**What is needed:** Copy each line of the material below that includes the string "decorative".

**Records shown:**
⟨

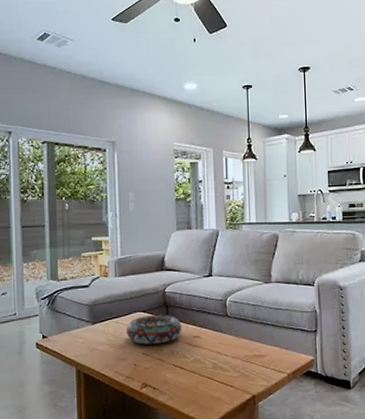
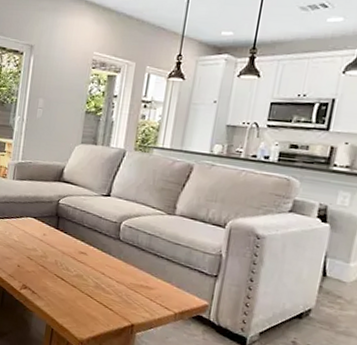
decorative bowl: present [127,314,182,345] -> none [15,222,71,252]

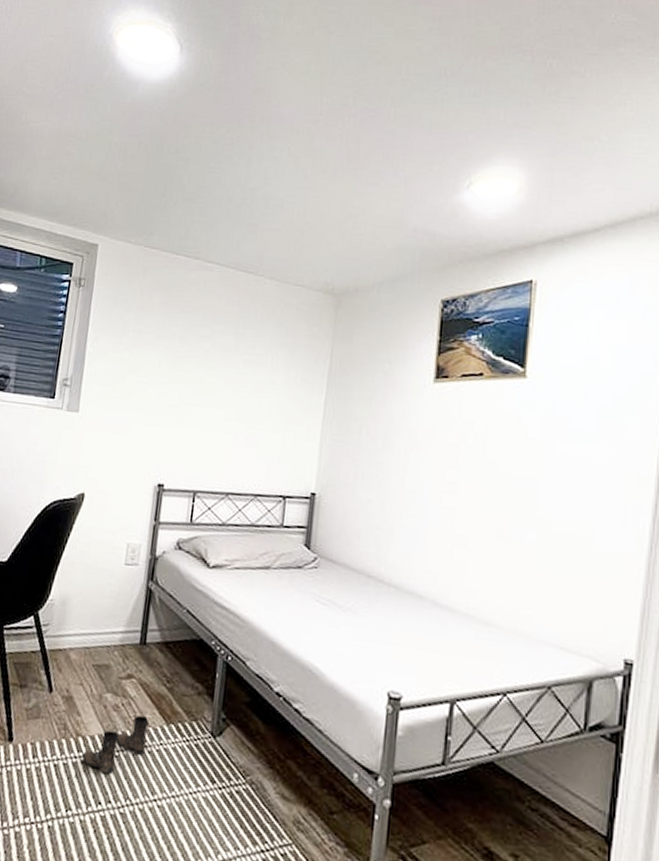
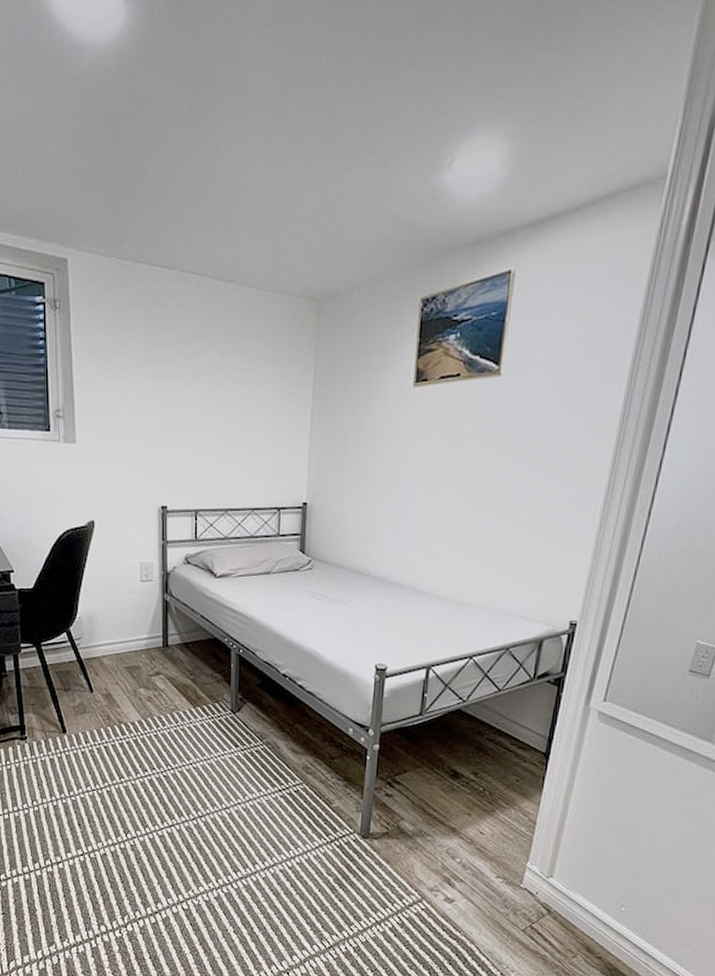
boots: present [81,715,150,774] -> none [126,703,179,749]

⟩
⟨

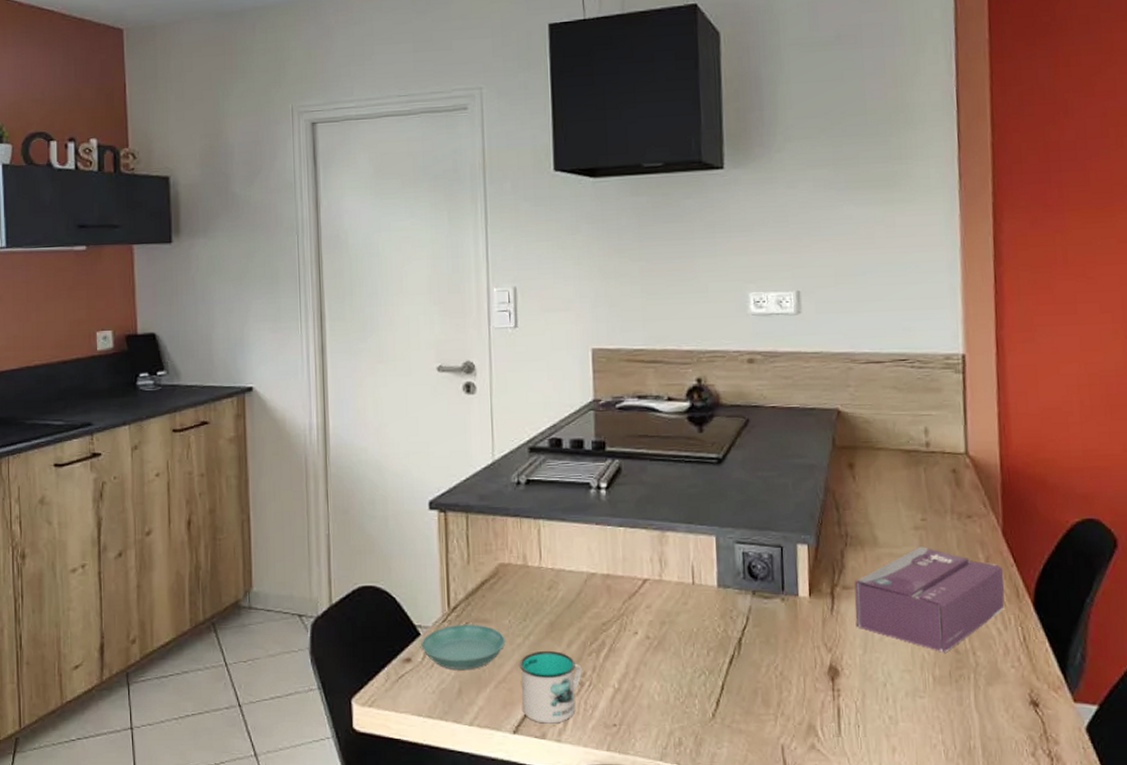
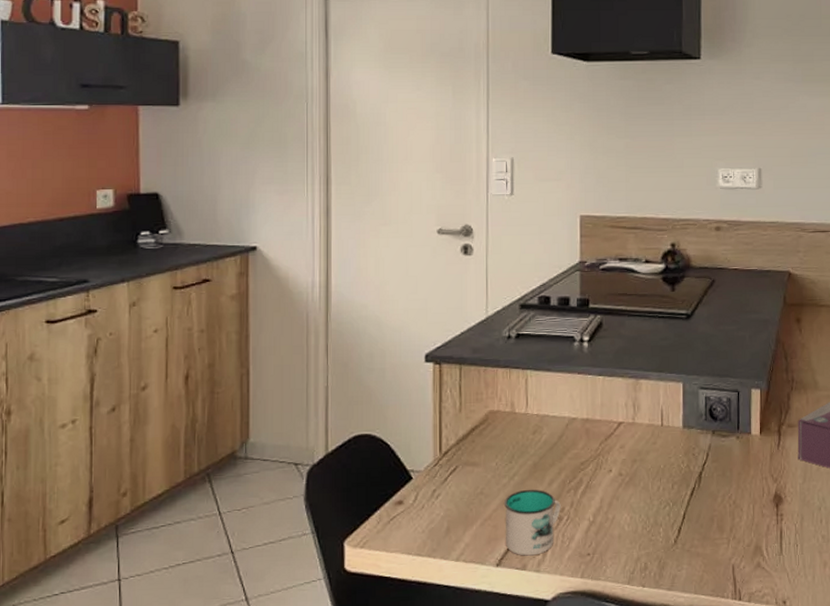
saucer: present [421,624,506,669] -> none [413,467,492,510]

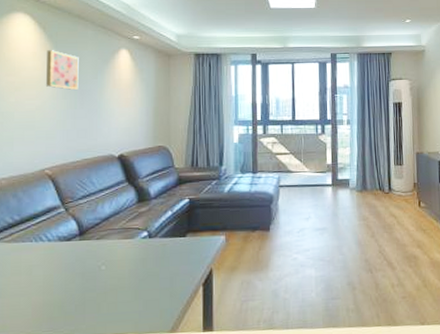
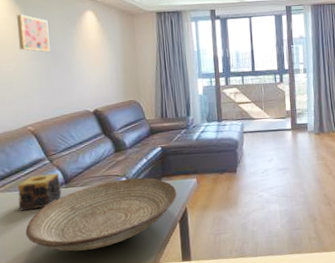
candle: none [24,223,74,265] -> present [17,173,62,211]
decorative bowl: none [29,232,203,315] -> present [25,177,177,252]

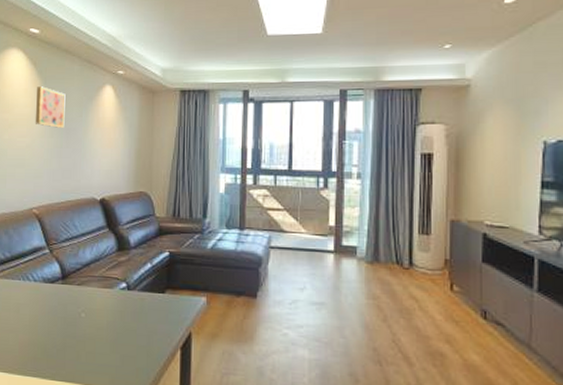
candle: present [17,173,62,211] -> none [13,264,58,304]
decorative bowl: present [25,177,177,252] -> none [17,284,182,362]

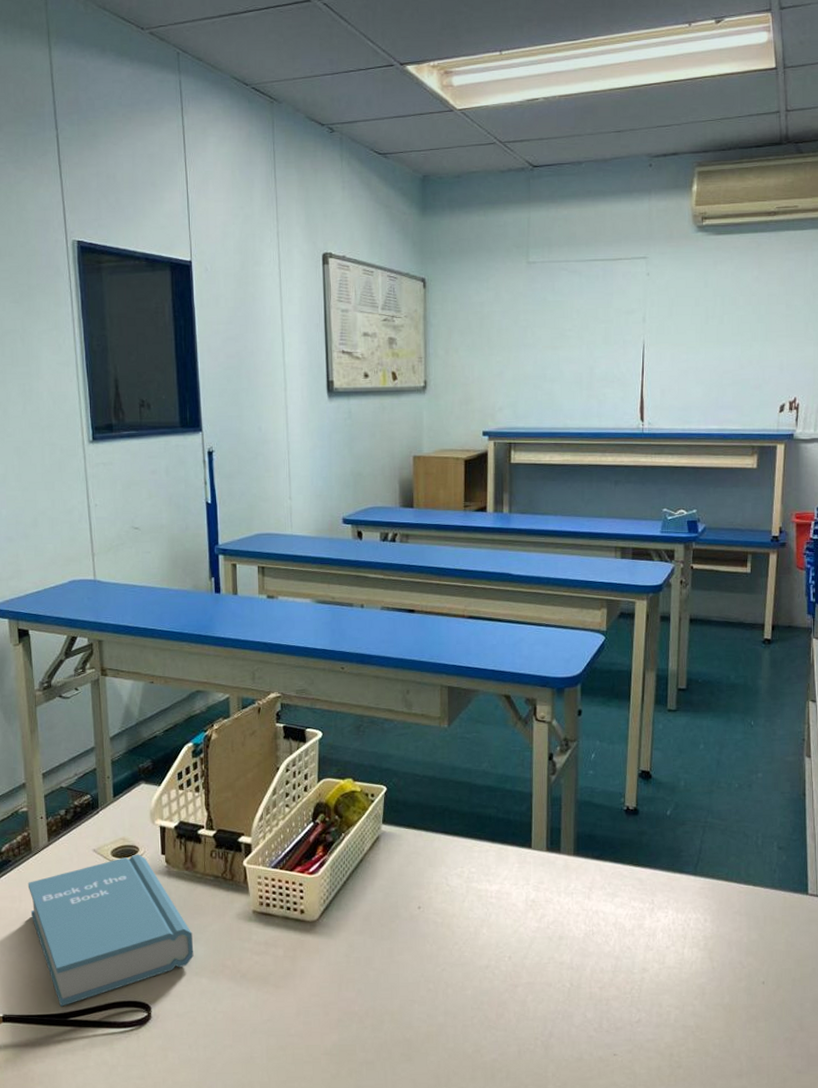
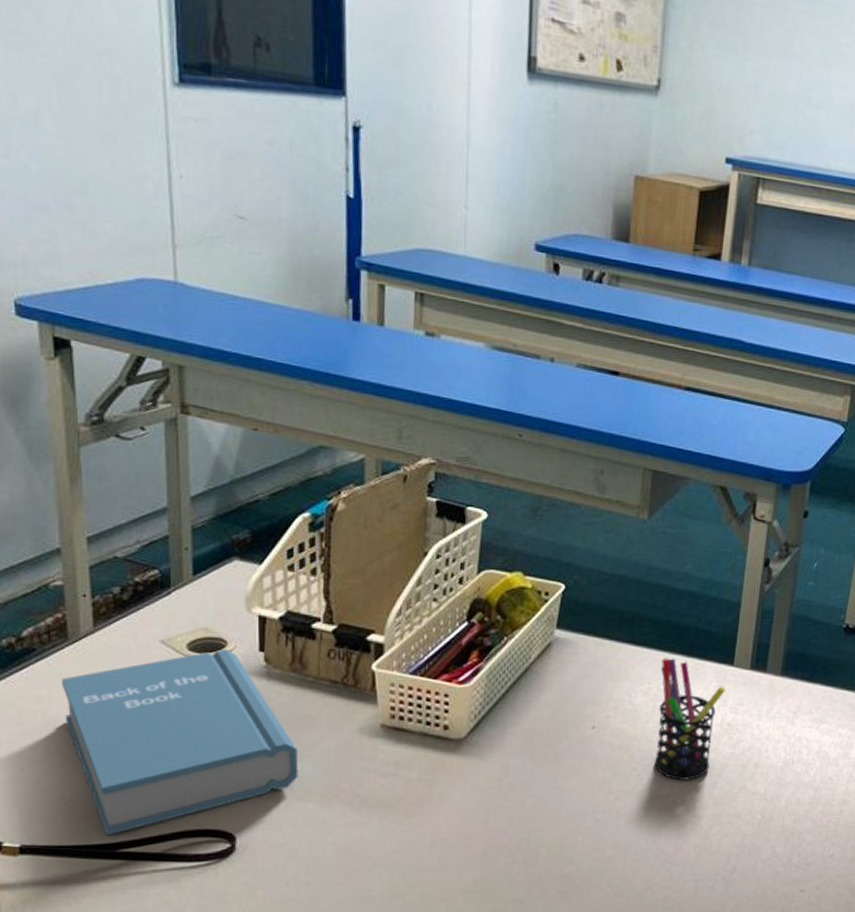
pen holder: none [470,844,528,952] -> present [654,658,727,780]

⟩
⟨

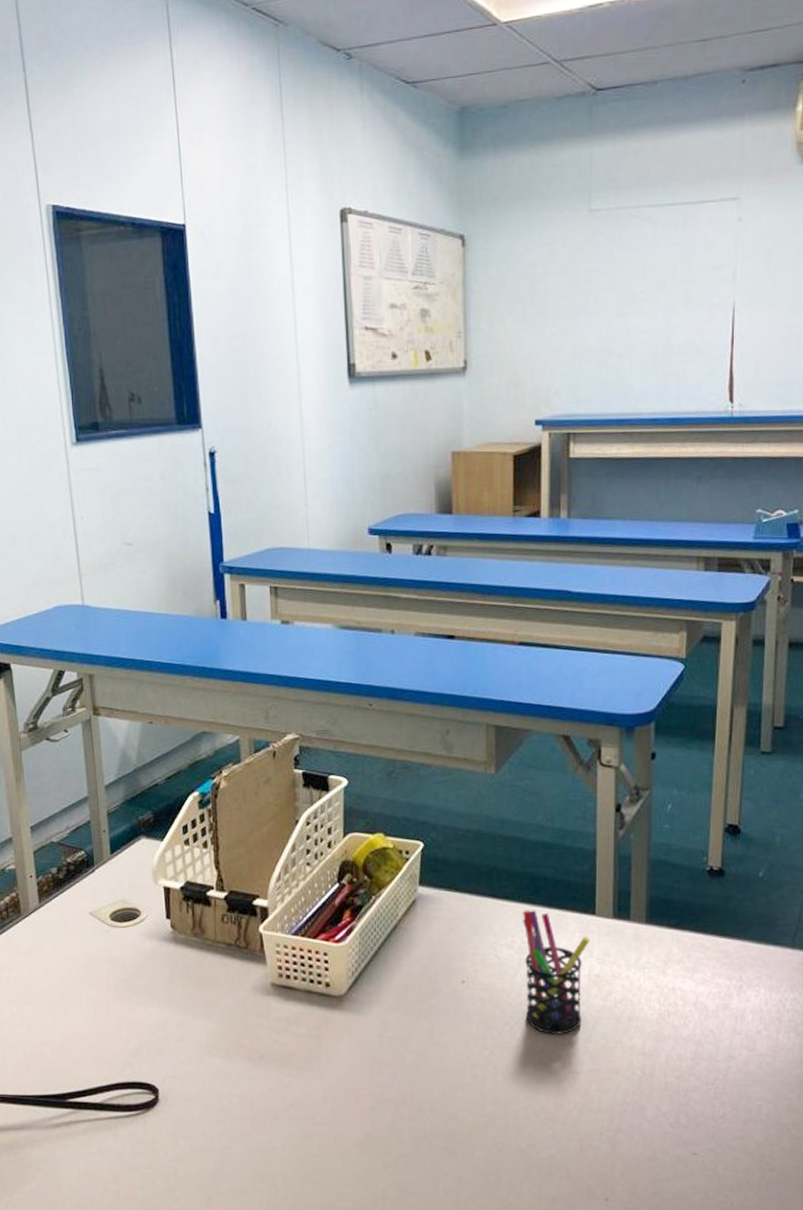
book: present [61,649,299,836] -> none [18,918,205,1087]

⟩

**Response for this exercise:**
decorative bowl: present [127,314,182,345] -> none [15,222,71,252]
decorative bowl: none [29,232,203,315] -> present [25,177,177,252]
decorative bowl: present [25,177,177,252] -> none [17,284,182,362]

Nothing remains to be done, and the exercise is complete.